• **EXCERPTED RECORDS**
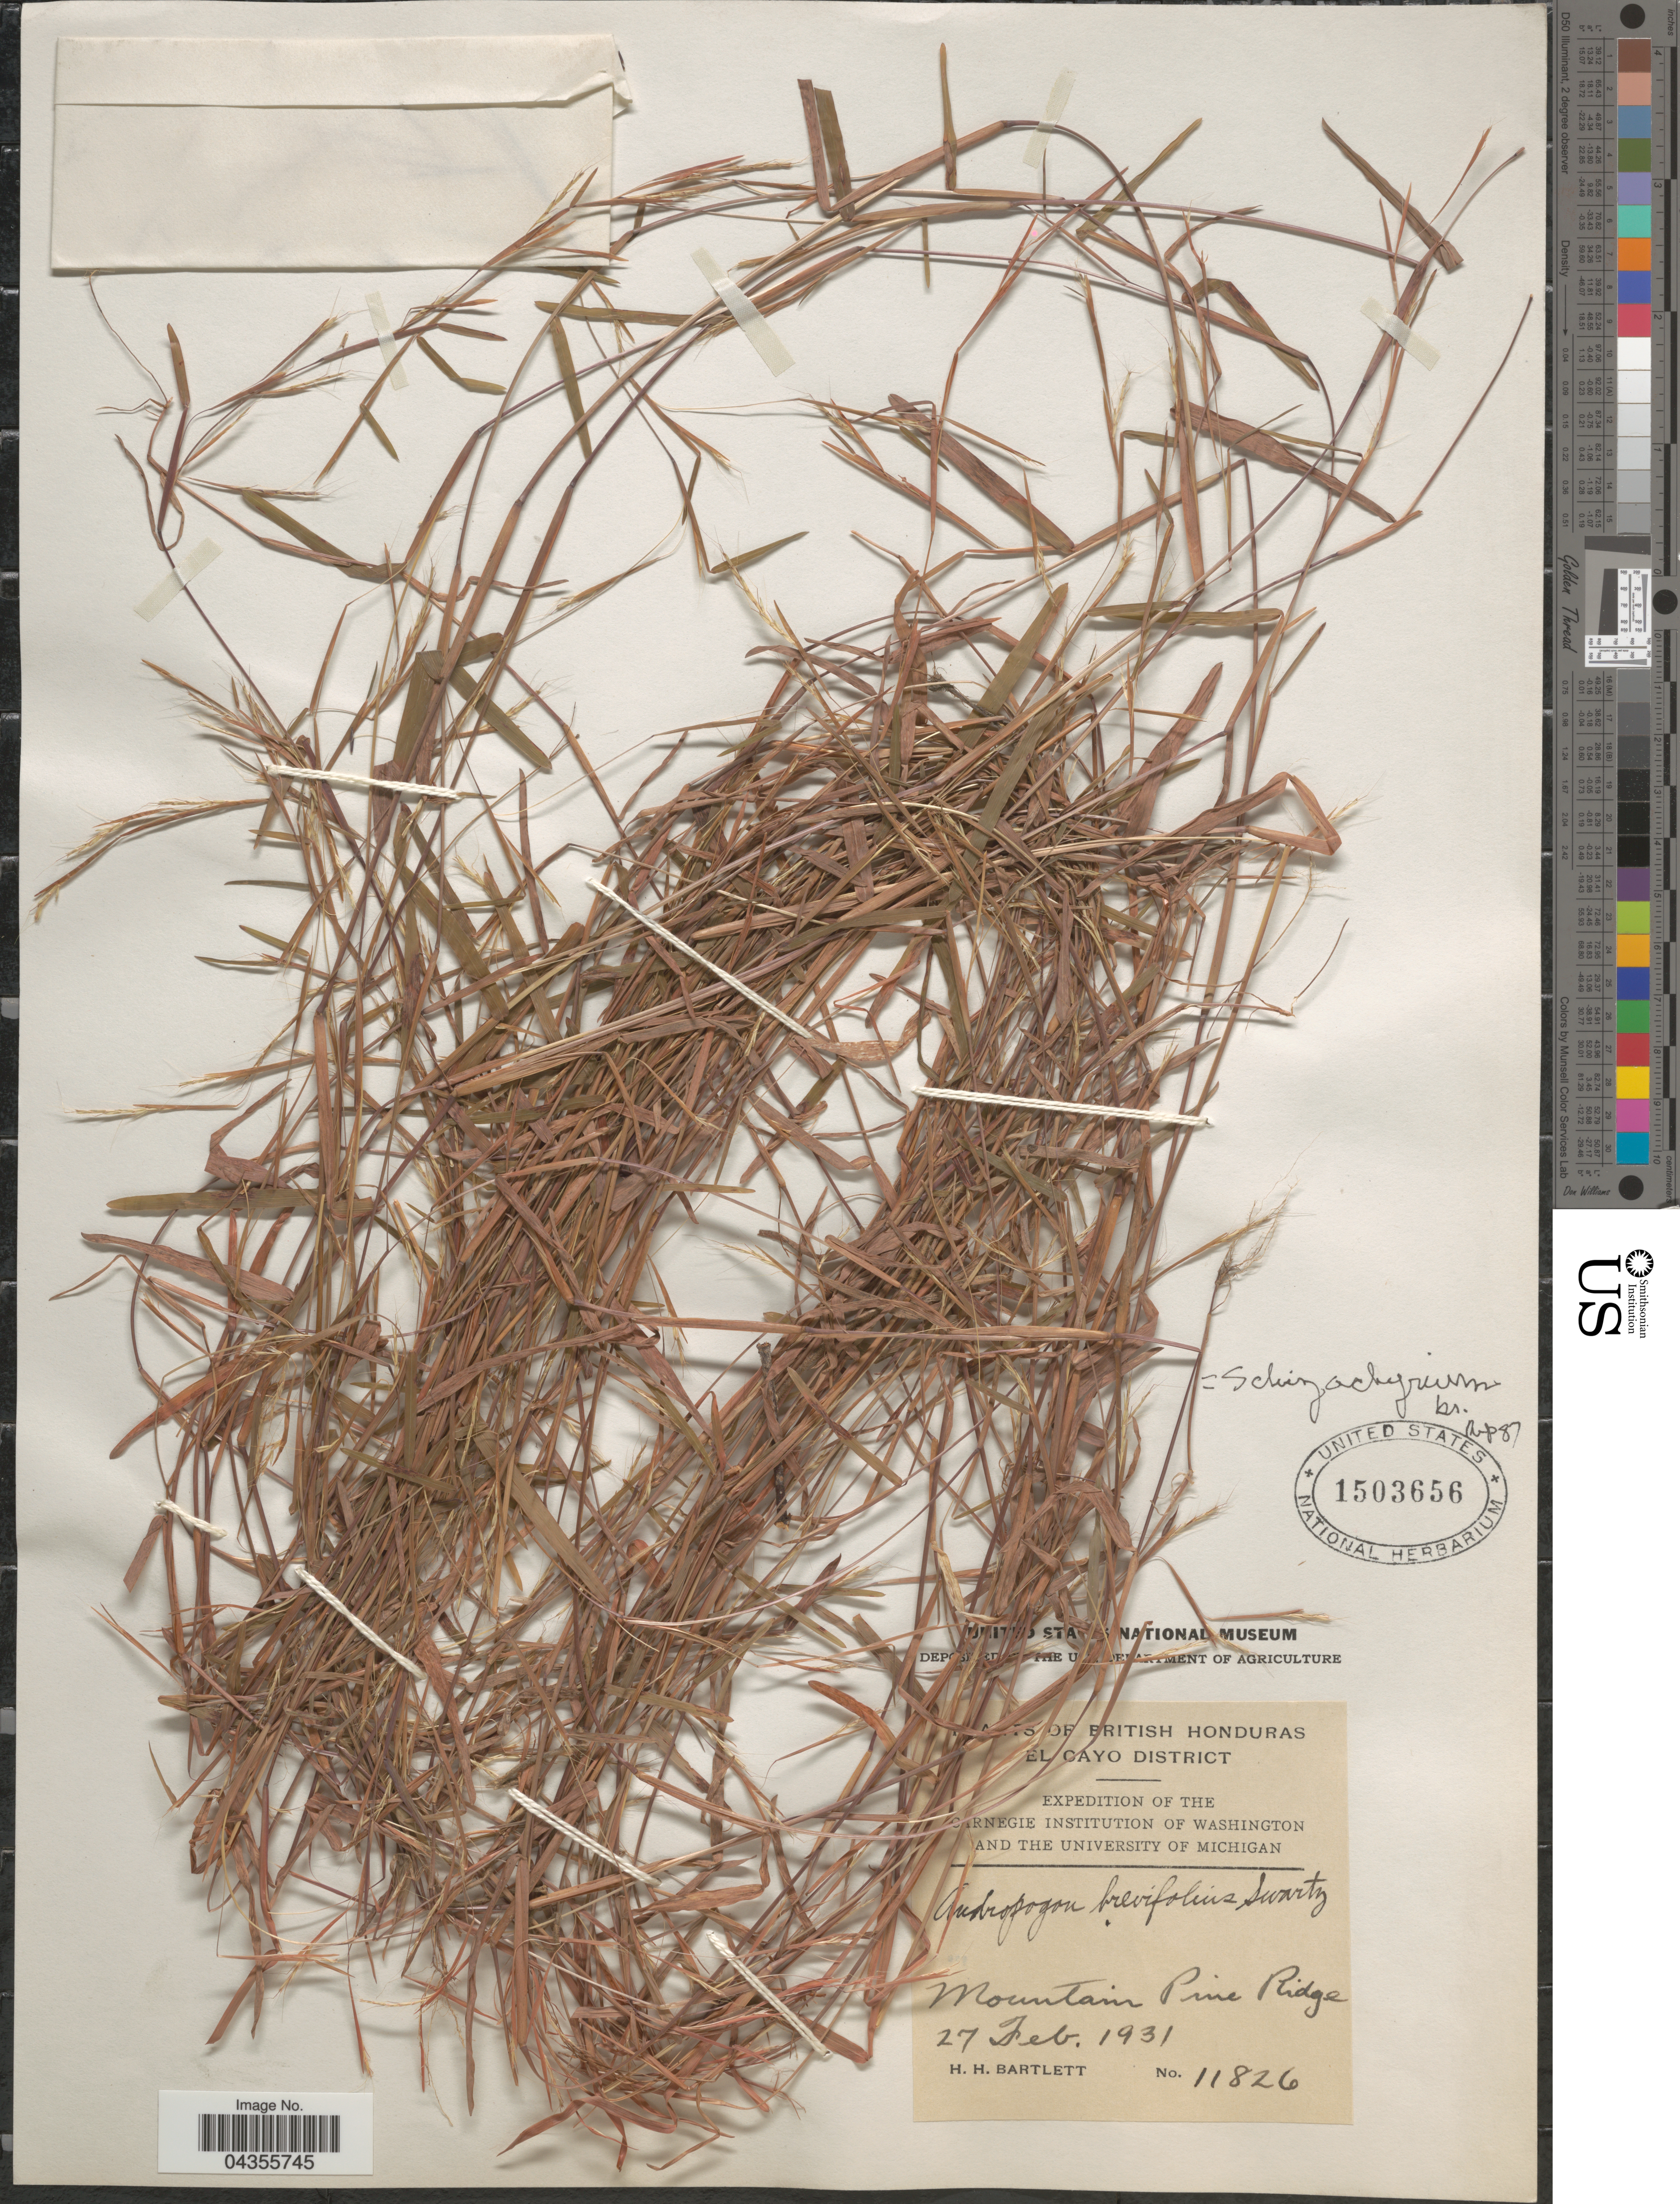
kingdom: Plantae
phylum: Tracheophyta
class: Liliopsida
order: Poales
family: Poaceae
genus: Schizachyrium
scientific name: Schizachyrium brevifolium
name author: (Sw.) Nees ex Büse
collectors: H. H. Bartlett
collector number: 11826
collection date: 1931-02-27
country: Belize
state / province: Cayo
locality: British Honduras. El Cayo District. Mountain Pine Ridge.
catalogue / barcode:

• **TASK OBJECTIVE**
Can you put the data above into a Markdown table with the columns Row and Entry, numbering each line and skipping any blank ones? Leave the pictures out of the table.

• **ANSWER TO THE PROBLEM**
| Row | Entry |
|---|---|
| 1 | kingdom: Plantae |
| 2 | phylum: Tracheophyta |
| 3 | class: Liliopsida |
| 4 | order: Poales |
| 5 | family: Poaceae |
| 6 | genus: Schizachyrium |
| 7 | scientific name: Schizachyrium brevifolium |
| 8 | name author: (Sw.) Nees ex Büse |
| 9 | collectors: H. H. Bartlett |
| 10 | collector number: 11826 |
| 11 | collection date: 1931-02-27 |
| 12 | country: Belize |
| 13 | state / province: Cayo |
| 14 | locality: British Honduras. El Cayo District. Mountain Pine Ridge. |
| 15 | catalogue / barcode: |